The Pandyas were fierce warriors who took part in the Kurukshetra War as per the epic Mahabharata. A Pandya king named Darshak, is mentioned as participating in the Kurukshetra War, siding with the Pandavas.

== References in Mahabharata ==

=== Places in Pandya kingdom ===
All the references (n:m) found in this article refer to Mahabharata, nth book, mth chapter
The mountain Rishabha in Pandya kingdom is mentioned at (Mahabharata 3:85). In the country of the Pandyas are the tirthas (holy spots) named Agastya and Varuna! There, amongst the Pandyas, is the tirtha called the Kumaris (Kanyakumari) (3:88). Thamiraparani and Gokarna are also mentioned in the same passage.

=== Other Military expeditions to South ===
Bhishmaka, the mighty king of the Bhojas (of Vidarbha kingdom) who governs a fourth part of the world, by his learning conquered the Pandyas and the Kratha-Kausikas (2:14).

Having met with Rukmi (of Vidarbha kingdom), Karna, repaired to Pandya and the mountain, Sri. By fighting, he made Kerala kingdom, king Nila, Venudari’s son, and other best of kings living in the southern direction pay tribute (3:252).

=== Tribute to Yudhishthira during Rajasuya ===
Pandya was present in the Rajasuya ceremony of Pandava king Yudhishthira (2:36,43).
The Kings of Chera and Pandya, brought numberless jars of gold filled with fragrant sandal juice from the hills of Malaya, and loads of sandal and aloe wood from the Dardduras hills, and many gems of great brilliancy and fine cloths inlaid with gold. Singhalas gave those best of sea-born gems called the lapis lazuli, and heaps of pearls also, and hundreds of coverlets for elephants (2:51).

=== Pandyas in Kurukshetra War ===
Pandya king Sarangadhwaja sided with the Pandavas in the great Kurukshetra War. His main opponent was Ashwathama.

As per Bhishma's ratings, Pandya king was rated as a great Ratha (a grade for chariot-warriors) (5,172).

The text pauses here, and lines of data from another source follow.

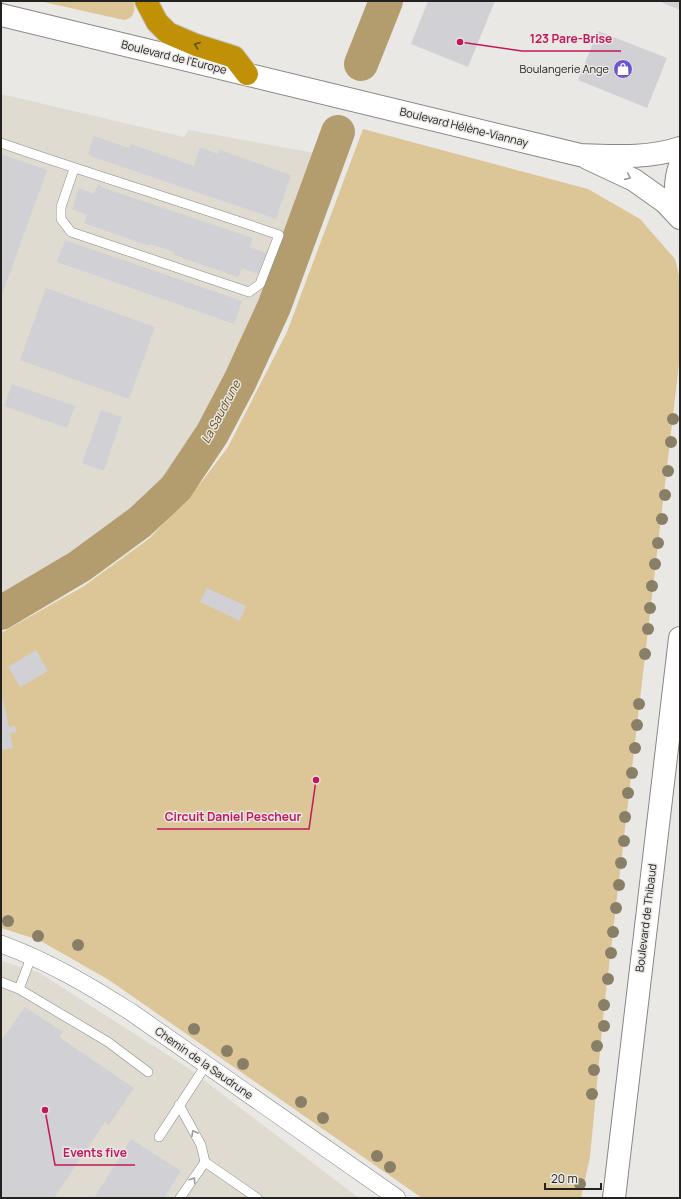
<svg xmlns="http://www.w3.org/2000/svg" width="681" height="1199" font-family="Manrope,sans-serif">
	<rect width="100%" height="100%" fill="#eae8e4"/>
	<path fill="#e0dbd0" d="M 1,94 L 184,137 L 189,130 L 320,154 L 263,313 L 201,438 L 162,489 L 93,548 L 1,600 Z
		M 1,961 L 38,972 L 188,1068 L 359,1198 L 1,1198 Z"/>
	<path fill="#dcc596" d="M 39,1 L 133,1 C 136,10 134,18 124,20 Z
		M 363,129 L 588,189 L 640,219 L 675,259 L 680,280 L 680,355 L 604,1009 L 590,1157 L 581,1198 L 422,1198 L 109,980 L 39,940 L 1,928 L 1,633 L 84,586 L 150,538 L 200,484 L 228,447 L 287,332 Z"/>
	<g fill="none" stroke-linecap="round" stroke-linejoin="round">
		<path stroke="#b39d6e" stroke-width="34" d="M 361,64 L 386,1
			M 1,613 L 80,566 L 140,522 L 176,488 L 212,434 L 240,381 L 274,307 L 338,132"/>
	</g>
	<path fill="#d1d1d5" d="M 428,1 L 495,1 L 468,67 L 411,44 Z
		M 658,1 L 680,1 L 680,10 Z
		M 598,31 L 667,58 L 647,108 L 578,80 Z
		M 94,136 L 129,148 L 131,144 L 194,166 L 200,147 L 218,154 L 220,150 L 291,175 L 276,219 L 90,156 L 88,153 Z
		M 1,154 L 47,170 L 1,298 Z
		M 98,184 L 104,188 L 253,238 L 249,247 L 267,253 L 258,274 L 242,268 L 238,277 L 174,255 L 175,252 L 150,244 L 149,246 L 84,223 L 87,215 L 72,209 L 79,188 L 94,194 Z
		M 65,240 L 242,301 L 234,324 L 57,262 Z
		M 46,288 L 155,327 L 129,399 L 20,360 Z
		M 12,384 L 75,406 L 67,428 L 4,406 Z
		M 101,410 L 122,417 L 104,471 L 82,463 Z
		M 207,588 L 246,606 L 240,621 L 200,602 Z
		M 36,650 L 48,671 L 20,687 L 8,667 Z
		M 3,699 L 9,727 L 15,726 L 17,732 L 10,733 L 13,748 L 1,750 L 1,700 Z
		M 25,1007 L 63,1032 L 59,1037 L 134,1088 L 109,1125 L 105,1122 L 54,1198 L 1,1198 L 1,1041 Z
		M 131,1139 L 181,1171 L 164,1198 L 94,1198 Z"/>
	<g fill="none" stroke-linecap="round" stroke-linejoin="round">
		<g stroke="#888783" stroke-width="10">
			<path id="lane" d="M 1,143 C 93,175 187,203 279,235 L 260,284 L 249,292 L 71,232 L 61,219 L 61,207 L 74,169
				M 1,982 L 19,989 L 108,1042 L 148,1072
				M 19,989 L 32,955
				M 179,1105 L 201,1145 L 205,1162 L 180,1198
				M 159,1137 L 206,1065
				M 205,1162 L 257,1198"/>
		</g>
		<g stroke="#888783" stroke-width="18">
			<path id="street" d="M 1,944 C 48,961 90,986 131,1012 L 397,1198"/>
		</g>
		<g stroke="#888783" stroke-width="24">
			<path id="secondary" d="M 1,15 L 580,155 C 613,156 648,159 680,148
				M 587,158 L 634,180 L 665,202 L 680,218
				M 680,165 C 674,184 675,198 680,217
				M 614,1198 L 680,638"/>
		</g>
		<g stroke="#c6c6c5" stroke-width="24">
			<path id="highway" d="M 146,1 L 157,22 L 168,33 L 196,45 L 234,57 L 247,74"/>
		</g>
		<use href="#lane" stroke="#fff" stroke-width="9"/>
		<use href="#street" stroke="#fff" stroke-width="17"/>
		<use href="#secondary" stroke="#fff" stroke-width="22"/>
		<use href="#highway" stroke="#c09106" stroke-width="22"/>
	</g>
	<g fill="#897f67">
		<circle cx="673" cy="419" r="6"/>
		<circle cx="671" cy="442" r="6"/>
		<circle cx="668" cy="471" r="6"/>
		<circle cx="665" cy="495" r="6"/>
		<circle cx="662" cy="519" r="6"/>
		<circle cx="658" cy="543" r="6"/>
		<circle cx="655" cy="564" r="6"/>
		<circle cx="652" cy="586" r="6"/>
		<circle cx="650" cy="608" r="6"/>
		<circle cx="648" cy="629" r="6"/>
		<circle cx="645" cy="654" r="6"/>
		<circle cx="639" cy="704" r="6"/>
		<circle cx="637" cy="725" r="6"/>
		<circle cx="635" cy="748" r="6"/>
		<circle cx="632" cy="773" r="6"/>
		<circle cx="628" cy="793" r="6"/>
		<circle cx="625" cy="817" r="6"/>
		<circle cx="624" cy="841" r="6"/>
		<circle cx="621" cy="863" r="6"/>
		<circle cx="619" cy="885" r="6"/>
		<circle cx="616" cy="908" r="6"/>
		<circle cx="8" cy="921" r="6"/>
		<circle cx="613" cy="932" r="6"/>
		<circle cx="38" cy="936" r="6"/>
		<circle cx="78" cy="945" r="6"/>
		<circle cx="611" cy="953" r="6"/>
		<circle cx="608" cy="979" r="6"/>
		<circle cx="604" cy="1005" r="6"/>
		<circle cx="604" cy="1026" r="6"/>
		<circle cx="194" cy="1029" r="6"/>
		<circle cx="597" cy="1046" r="6"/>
		<circle cx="227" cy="1051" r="6"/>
		<circle cx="243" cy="1064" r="6"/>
		<circle cx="594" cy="1070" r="6"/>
		<circle cx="592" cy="1094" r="6"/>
		<circle cx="301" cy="1102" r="6"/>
		<circle cx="323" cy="1118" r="6"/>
		<circle cx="377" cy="1156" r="6"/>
		<circle cx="390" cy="1167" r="6"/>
		<circle cx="580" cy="1184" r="6"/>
	</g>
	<defs><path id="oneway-chevron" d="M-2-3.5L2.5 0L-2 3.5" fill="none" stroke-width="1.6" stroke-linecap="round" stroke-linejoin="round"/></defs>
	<use stroke="#624e16" href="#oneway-chevron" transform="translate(197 45) rotate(-160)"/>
	<g stroke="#9c9c9b">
		<use href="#oneway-chevron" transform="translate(628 177) rotate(24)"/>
		<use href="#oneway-chevron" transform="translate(194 1133) rotate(-119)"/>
		<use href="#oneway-chevron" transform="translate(193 1180) rotate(-56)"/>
	</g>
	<defs>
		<g id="shop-disc" transform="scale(1)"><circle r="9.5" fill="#6c55cf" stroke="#eae8e4"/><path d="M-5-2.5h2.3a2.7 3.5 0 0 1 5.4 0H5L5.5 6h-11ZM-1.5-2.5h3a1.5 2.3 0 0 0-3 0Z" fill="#fff"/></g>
	</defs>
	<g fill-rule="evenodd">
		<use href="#shop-disc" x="623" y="69"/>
	</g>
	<g text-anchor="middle" stroke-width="3" stroke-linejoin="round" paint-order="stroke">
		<g font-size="11" fill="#232220" stroke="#eae8e4">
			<text transform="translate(174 57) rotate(14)" y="4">Boulevard de l'Europe</text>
			<text transform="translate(464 127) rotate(14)" y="4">Boulevard Hélène-Viannay</text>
			<text transform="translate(646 918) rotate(-83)" y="4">Boulevard de Thibaud</text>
			<text transform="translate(204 1063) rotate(35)" y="4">Chemin de la Saudrune</text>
		</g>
		<g font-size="11" fill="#232220" stroke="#eae8e4" text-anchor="end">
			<text x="609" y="73">Boulangerie Ange</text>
		</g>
		<g font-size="12" font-style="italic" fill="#664e16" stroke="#eae8e4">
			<text transform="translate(221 412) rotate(-62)" y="4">La Saudrune</text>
		</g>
	</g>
	<path fill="none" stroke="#c2185b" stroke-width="1.5" d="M460 42L522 51H621M316 780L309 829H157M45 1110L55 1165H135"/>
	<g fill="#c2185b" stroke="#eae8e4" stroke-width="1.5">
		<circle cx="460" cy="42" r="4"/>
		<circle cx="316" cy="780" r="4"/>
		<circle cx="45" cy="1110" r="4"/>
	</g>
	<g font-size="12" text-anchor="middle" font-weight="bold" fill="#c2185b" stroke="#eae8e4" stroke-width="3" stroke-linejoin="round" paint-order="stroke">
		<text x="571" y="43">123 Pare-Brise</text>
		<text x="233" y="821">Circuit Daniel Pescheur</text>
		<text x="95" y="1157">Events five</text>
	</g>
	<rect width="681" height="1199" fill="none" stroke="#232220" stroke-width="4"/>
	<path d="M545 1183v6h56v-6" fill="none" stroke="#232220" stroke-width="2"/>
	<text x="551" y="1183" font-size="12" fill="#232220" stroke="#eae8e4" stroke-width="3" paint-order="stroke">20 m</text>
</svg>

Pandya, who dwelt on the coast-land near the sea, came accompanied by troops of various kinds to Yudhishthira, the king of kings (5:19). There hath come Pandya. Remarkably heroic and endued with prowess and energy that have no parallel, he is devoted to the Pandava cause. (5:22).

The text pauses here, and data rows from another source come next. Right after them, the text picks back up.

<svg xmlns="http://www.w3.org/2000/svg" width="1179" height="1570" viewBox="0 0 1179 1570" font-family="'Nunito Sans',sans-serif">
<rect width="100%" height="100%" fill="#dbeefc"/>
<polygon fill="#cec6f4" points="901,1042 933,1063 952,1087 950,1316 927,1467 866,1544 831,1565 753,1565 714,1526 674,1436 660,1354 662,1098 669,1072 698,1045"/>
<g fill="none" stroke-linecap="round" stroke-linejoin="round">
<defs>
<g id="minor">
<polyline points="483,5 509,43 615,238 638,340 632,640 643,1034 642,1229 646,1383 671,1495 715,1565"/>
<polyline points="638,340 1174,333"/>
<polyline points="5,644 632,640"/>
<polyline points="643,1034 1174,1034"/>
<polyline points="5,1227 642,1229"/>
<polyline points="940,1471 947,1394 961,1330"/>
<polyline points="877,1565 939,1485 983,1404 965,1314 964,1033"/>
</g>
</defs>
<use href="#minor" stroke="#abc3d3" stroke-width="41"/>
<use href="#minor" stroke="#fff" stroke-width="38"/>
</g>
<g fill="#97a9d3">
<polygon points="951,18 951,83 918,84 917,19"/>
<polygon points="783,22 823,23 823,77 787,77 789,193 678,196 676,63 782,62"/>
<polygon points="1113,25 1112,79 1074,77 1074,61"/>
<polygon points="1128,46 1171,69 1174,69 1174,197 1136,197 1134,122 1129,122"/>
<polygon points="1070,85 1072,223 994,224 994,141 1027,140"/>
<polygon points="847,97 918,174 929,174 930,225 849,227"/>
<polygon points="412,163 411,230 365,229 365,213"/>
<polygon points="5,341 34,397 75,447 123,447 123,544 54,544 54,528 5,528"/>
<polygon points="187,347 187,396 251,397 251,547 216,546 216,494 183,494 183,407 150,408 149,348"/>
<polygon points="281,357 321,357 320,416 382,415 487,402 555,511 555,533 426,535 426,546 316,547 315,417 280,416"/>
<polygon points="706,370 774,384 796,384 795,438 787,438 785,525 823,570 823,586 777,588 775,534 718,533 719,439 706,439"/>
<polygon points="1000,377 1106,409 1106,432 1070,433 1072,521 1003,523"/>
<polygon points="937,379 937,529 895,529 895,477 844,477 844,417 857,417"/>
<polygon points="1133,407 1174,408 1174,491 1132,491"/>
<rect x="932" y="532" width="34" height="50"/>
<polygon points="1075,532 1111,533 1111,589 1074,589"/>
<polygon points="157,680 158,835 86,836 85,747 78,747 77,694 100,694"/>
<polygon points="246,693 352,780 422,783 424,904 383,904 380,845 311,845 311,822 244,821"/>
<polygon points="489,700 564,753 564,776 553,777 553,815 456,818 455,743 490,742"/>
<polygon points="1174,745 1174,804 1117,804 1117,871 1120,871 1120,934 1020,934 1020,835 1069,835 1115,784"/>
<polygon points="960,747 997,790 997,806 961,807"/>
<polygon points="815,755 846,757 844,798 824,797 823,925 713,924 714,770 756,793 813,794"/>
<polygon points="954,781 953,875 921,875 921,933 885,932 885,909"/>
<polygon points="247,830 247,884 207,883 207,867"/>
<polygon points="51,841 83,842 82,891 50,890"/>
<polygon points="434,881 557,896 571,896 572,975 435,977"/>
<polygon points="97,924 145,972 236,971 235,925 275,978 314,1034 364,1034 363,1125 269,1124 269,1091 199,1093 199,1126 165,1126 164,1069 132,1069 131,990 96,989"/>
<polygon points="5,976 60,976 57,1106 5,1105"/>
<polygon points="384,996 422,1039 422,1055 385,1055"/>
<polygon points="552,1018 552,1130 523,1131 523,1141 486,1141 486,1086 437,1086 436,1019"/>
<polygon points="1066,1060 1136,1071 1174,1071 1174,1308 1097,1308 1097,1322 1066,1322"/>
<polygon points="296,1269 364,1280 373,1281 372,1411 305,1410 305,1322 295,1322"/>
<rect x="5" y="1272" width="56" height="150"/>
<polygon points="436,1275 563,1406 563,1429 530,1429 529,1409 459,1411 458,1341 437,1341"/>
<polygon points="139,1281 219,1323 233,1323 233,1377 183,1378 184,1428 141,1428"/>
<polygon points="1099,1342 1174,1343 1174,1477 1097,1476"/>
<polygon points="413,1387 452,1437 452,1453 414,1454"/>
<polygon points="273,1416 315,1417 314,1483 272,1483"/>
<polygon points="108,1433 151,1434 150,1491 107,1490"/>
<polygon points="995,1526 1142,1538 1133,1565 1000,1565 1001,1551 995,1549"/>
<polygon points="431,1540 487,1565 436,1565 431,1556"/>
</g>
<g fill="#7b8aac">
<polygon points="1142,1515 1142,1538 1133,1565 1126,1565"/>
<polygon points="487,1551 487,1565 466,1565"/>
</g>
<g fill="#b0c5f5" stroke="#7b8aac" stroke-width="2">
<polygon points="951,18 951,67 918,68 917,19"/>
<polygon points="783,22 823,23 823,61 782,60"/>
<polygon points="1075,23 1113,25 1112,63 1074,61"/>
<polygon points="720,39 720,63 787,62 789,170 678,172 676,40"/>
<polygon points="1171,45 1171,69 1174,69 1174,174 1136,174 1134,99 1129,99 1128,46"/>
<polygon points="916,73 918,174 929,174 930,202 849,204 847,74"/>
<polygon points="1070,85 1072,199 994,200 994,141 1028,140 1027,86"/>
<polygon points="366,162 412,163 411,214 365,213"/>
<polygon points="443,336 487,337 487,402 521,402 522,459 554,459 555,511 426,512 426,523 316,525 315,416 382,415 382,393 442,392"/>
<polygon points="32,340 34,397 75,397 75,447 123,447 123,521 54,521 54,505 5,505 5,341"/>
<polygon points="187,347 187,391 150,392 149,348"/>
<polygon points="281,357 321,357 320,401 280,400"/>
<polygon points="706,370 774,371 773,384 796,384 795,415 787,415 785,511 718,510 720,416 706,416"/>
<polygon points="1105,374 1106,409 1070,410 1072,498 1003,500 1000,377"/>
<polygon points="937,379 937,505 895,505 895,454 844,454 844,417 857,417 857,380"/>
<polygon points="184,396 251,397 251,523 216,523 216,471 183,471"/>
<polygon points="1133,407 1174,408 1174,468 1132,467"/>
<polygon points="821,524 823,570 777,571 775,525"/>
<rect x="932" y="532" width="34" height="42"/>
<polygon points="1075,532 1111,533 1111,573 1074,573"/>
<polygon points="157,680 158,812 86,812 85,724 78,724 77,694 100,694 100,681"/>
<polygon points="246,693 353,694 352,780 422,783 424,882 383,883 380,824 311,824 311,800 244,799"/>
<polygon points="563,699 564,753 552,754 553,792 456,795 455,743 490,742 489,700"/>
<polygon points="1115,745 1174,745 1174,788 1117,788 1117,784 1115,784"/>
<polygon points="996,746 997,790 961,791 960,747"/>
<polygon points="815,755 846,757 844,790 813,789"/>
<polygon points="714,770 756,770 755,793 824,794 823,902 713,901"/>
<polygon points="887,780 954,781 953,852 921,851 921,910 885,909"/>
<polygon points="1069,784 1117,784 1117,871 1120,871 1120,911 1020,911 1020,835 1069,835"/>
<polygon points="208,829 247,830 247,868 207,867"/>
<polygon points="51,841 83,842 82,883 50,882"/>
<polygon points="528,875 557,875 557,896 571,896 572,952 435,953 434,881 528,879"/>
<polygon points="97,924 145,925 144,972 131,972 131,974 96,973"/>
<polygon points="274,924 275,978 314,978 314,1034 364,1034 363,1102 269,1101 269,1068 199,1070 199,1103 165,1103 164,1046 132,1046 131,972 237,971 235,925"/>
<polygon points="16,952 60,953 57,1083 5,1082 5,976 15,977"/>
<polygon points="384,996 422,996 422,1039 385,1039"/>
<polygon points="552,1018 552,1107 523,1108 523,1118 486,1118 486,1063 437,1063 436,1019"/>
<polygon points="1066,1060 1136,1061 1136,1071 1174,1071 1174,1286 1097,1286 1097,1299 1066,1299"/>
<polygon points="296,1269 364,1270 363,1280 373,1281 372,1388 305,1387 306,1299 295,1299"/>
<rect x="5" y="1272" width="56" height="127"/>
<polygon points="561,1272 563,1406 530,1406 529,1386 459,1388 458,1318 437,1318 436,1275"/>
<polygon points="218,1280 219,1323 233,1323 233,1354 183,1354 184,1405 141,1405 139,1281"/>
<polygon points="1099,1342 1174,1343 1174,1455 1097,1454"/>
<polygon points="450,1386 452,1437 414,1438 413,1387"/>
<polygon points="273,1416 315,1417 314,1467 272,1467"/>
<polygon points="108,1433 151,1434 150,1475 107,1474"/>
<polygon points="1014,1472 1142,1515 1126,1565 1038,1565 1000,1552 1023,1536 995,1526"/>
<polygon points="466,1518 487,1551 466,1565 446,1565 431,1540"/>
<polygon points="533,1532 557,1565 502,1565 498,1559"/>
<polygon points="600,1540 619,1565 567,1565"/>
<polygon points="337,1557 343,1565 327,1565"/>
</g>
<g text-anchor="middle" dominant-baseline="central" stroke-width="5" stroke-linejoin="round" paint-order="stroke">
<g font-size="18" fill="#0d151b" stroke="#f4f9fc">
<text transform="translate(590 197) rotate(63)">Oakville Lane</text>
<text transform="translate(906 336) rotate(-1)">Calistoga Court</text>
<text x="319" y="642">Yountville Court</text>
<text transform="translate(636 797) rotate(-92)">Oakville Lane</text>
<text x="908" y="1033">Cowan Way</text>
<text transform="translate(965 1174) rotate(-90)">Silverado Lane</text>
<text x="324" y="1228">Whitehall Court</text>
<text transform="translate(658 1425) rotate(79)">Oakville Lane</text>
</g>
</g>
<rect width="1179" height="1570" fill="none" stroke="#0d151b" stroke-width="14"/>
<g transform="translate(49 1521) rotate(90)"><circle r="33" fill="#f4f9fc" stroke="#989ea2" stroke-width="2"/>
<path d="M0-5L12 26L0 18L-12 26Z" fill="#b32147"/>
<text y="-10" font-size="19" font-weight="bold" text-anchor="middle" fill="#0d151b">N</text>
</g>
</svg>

Dhrishtadyumna and Shikhandi and the five sons of Draupadi and the Prabhadrakas, and Satyaki and Chekitana with the Dravida forces, and the Pandyas, the Cholas, and the Cheras, surrounded by a mighty array – were mentioned as part of the Pandava army (8:12).

Pandya, that foremost of warriors skilled in shafts and weapons, was destroying crowds of foes by means of diverse kinds of shafts. Piercing the bodies of the elephants and steeds and men with sharp shafts, that foremost of smiters overthrew and deprived them of life. Cutting off with his own shafts the diverse weapons hurled at him by many foremost of foes, Pandya slew his enemies (8:19). He was slain by the Kaurava hero Ashwatthama (8:20,46) His name was mentioned as Sarangadhwaja.

There is a doubt if some other Pandya king sided with the Kauravas as indicated by the following passage at (9:2):- When the mighty Pandya, that foremost of all wielders of weapons, has been slain in battle by the Pandavas, what can it be but destiny?

=== Other References ===
Pandya king took part in the self-choice event of Panchala princess Draupadi (MBh 1:189) along with the rulers of Kalinga, Vanga and others.